> _BRIEF_:
Repeat every one of the lines below word for word, leaving the pictures out of your answer.

> _RECORDS FOR THIS EXERCISE_:
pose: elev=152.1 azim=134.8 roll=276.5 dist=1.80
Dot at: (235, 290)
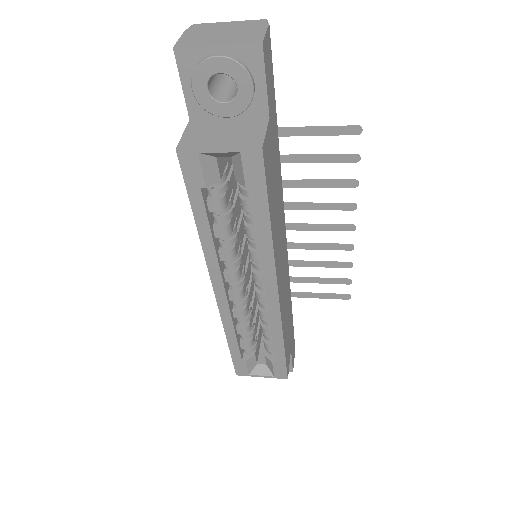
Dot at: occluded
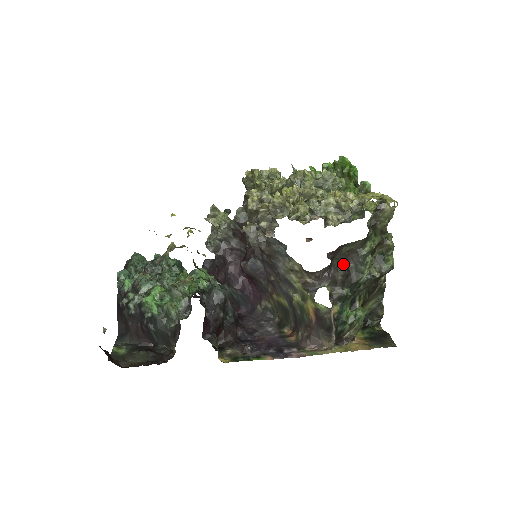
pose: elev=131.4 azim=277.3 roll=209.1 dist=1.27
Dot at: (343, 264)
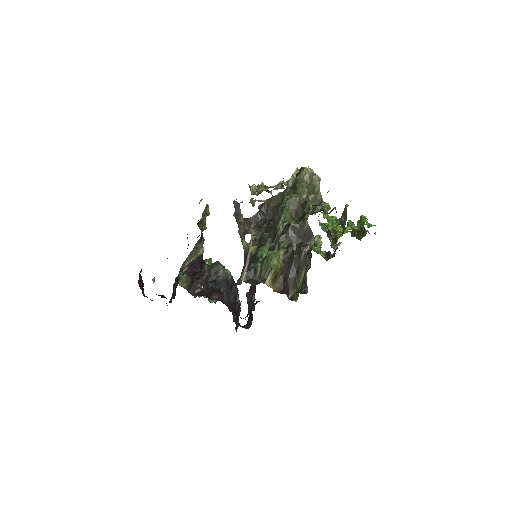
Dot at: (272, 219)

> _RESULT OF THIS EXERCISE_:
pose: elev=152.1 azim=134.8 roll=276.5 dist=1.80
Dot at: (235, 290)
Dot at: occluded
pose: elev=131.4 azim=277.3 roll=209.1 dist=1.27
Dot at: (343, 264)
Dot at: (272, 219)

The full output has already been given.